“‘Switch’ in brain linked to weight gain” is the headline in The Daily Telegraph . If this switch is faulty, the newspaper says, then the body will not recognise that it is full, and “the brain sends out signals to eat more and to store more sugars as fat”. The newspaper suggests “drugs could be used to suppress this switch and help people get back to a healthy weight”.
The news report is based on a complex study in mice. The findings suggest that there is a chemical in the brains of the mice that may be key in regulating the response to overnutrition, which ultimately leads to obesity and associated problems. However, mice and humans have very different metabolisms, so the results will need to be confirmed in humans, and research will need to go into developing safe drugs for humans and safe methods of delivering drugs to a very specific site in the brain. These developments are undoubtedly a long way off.
Where did the story come from?
Dr Xiaoqing Zhang and colleagues from the University of Wisconsin and the University of California carried out this study. The research was funded by grants from the National Institutes of Health, American Diabetes Association and by UW-Madison start-up funds. It was published in the peer-reviewed medical journal, Cell .
What kind of scientific study was this?
The study behind this news report is an animal study. The researchers were interested in looking at the link between overnutrition and the activation of inflammation pathways in a part of the brain called the hypothalamus. This region controls temperature, hunger and thirst, and it regulates hormone releases in the body. One disease characterised by chronic metabolic inflammation is type 2 diabetes, the result of which is insulin resistance. The effects of inflammation on organs such as the liver and adipose tissue have been studied extensively, but the effects of inflammation on the central nervous system, including the brain, are less well-known.
There are a variety of chemicals involved in the inflammatory response to overnutrition. In this study, the researchers explored the role of a particular chemical (IKKβ/NF-κB) which they suspected was responsible for the hypothalamus not functioning correctly, leading to obesity and related problems. Researchers removed the hypothalamus and other organs from mice to find out where the chemical IKKβ/NF-κB was concentrated. They also looked at the levels of NF-κB in the hypothalamus to study the effects of overfeeding mice a high-fat diet, and whether obese mice had higher levels of NF-κB than normal mice.
In further experiments, researchers delivered genes for IKKβ by injection to the brains of mice to see whether this could induce the activation or inactivation of NF-κB. In another part of the study, the researchers investigated what role IKKβ/NF-κB plays in insulin and leptin resistance in the hypothalamus. The activity of insulin and leptin are both critical for regulating fuel availability in the body (and therefore preventing excess energy stores).
What were the results of the study?
The researchers confirmed that in normal physiology, chemical IKKβ/NF-κB exists in an inactive form, and in this form it inhibits the activity of the inflammatory protein NF-κB. In mice fed normal food, the levels of NF-κB were low. In obese mice, they found that activity of NF-κB in the hypothalamus was five to six times higher. IKKβ/NF-κB was also involved in insulin and leptin resistance in the hypothalamus.
What interpretations did the researchers draw from these results?
Researchers conclude that their study suggests that the chemical IKKβ/NF-κB, which is normally not activated in the hypothalamus, may be activated – leading to inflammation – in response to chronic over-nutrition. They say that ‘hypothalmic IKKβ/NF-κB’ could underlie the entire family of modern diseases induced by over-nutrition and obesity.

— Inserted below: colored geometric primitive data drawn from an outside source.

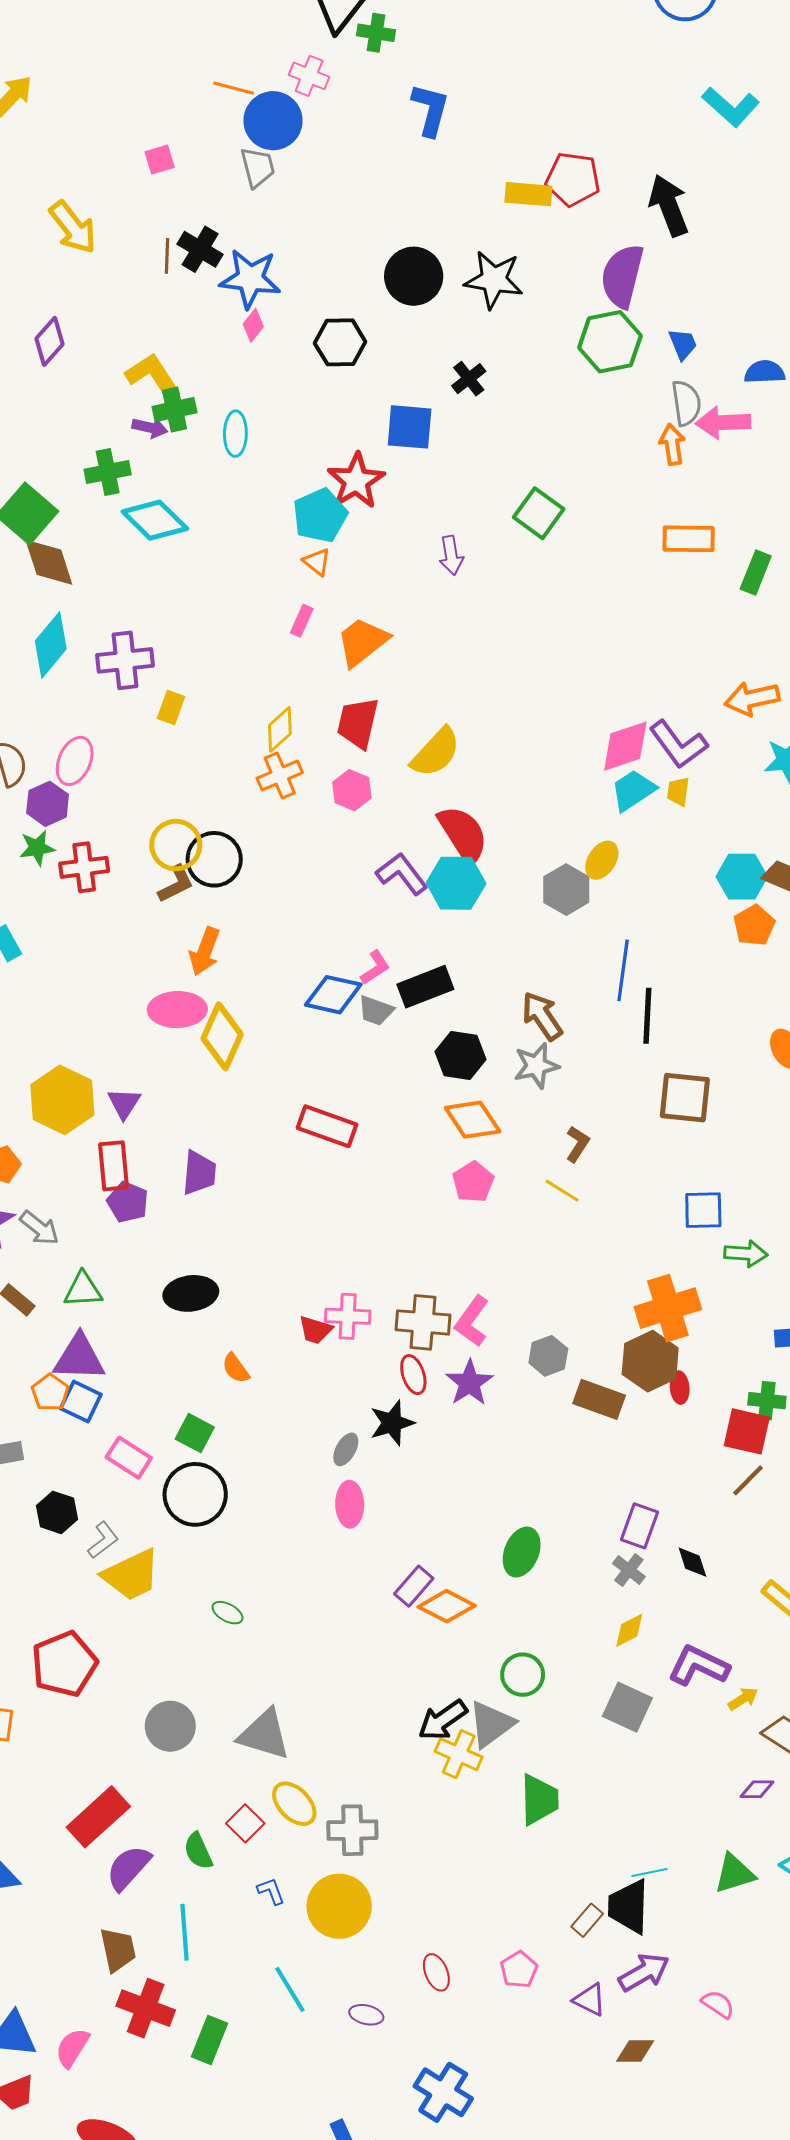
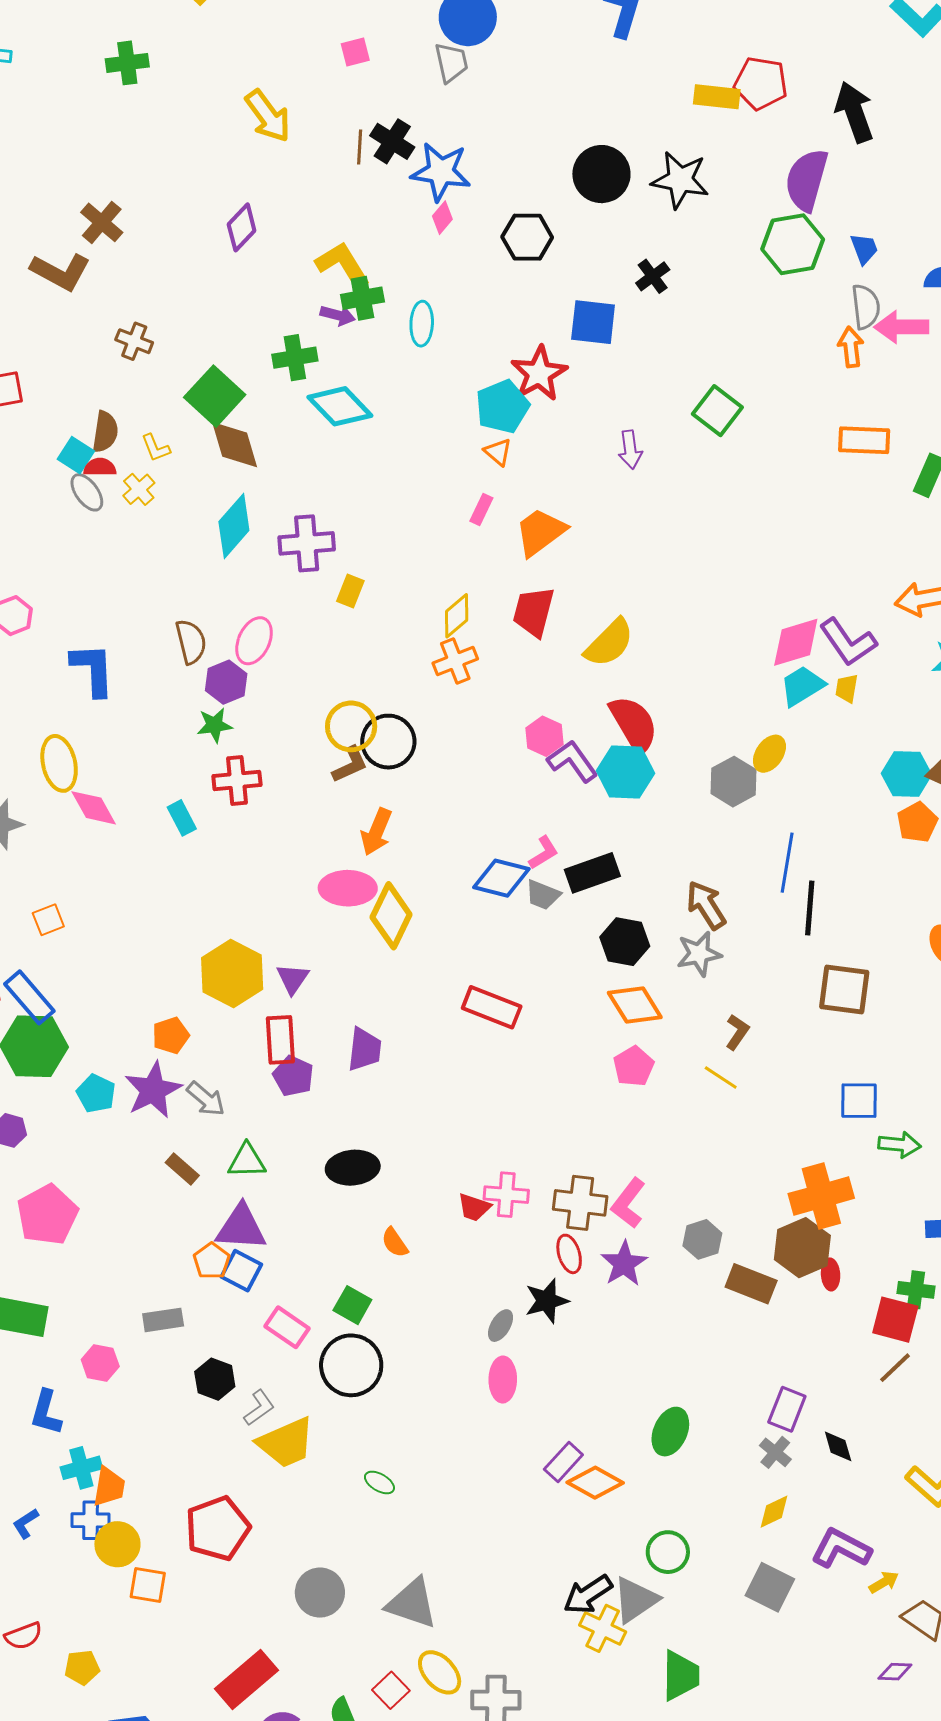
pink hexagon: (352, 790) -> (544, 736), moved
red cross: (84, 867) -> (237, 781), moved

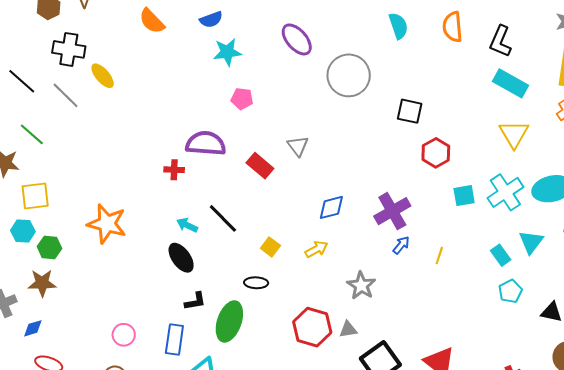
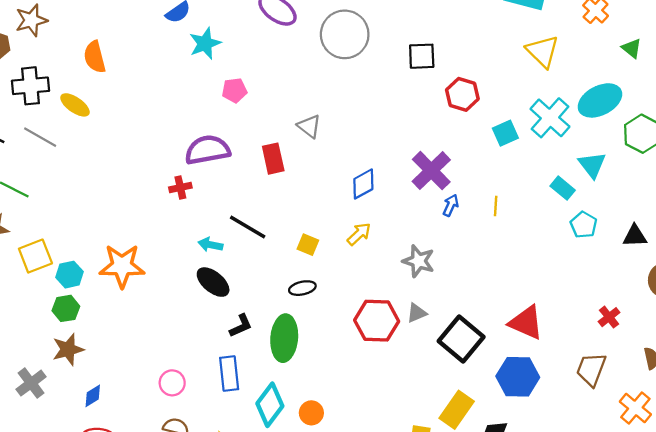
orange semicircle: (152, 21) -> (95, 57), moved, turned 44
red rectangle: (260, 166) -> (273, 159), turned 52
cyan hexagon: (23, 231) -> (69, 275), moved
blue diamond: (33, 328) -> (93, 396), moved

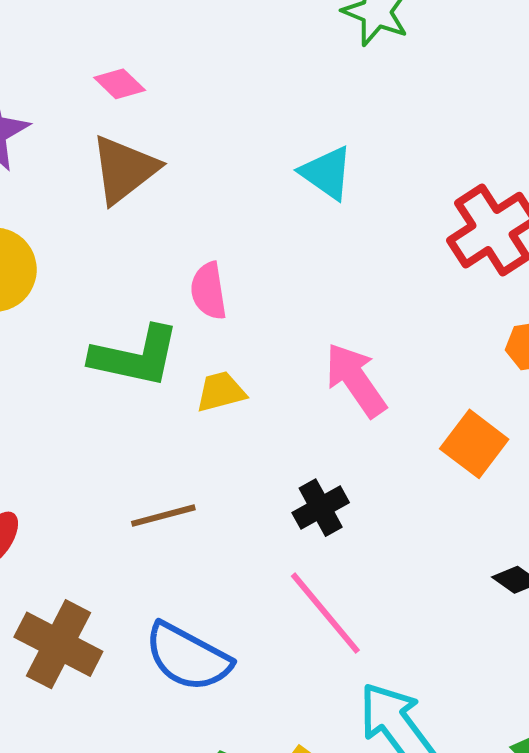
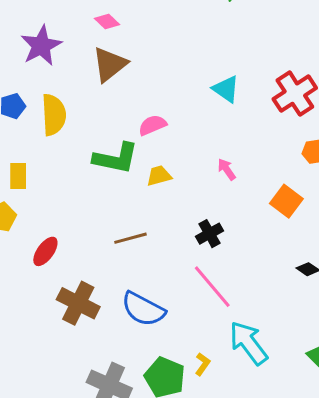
cyan triangle: (327, 173) -> (226, 89), moved
pink semicircle: (209, 291) -> (152, 125), turned 76
pink arrow: (356, 380) -> (227, 169), size x0.6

What does the NHS Knowledge Service make of this study?
This complex animal study has profiled the activity of a chemical called IKKβ/NF-κB, which in normal physiology is inactive, but overnutrition causes it to be activated, and this leads to an inflammatory response. This finding will be of interest to the scientific community, which will seek to replicate the findings.
While the researchers are optimistic that their “results suggest a novel therapeutic strategy for combating the ever-increasing spread of obesity and associated diseases”, it will be some time before we see the application of these findings in humans. It will be difficult, for example, to develop anti-inflammatory drugs that specifically target the brain. The study was also conducted in mice in a disease model that was similar to obesity. But there are likely to be huge metabolic differences between mice and humans, so it is not clear whether the exact same reactions happen in response to over-nutrition in the human brain. Human research, which is the only way to establish this, is still a long way off.
This is exciting research, and IKKβ/NF-κB may be the obesity ‘master switch’, but this needs to be confirmed in humans and then used to develop drugs that target the part of the brain where it acts.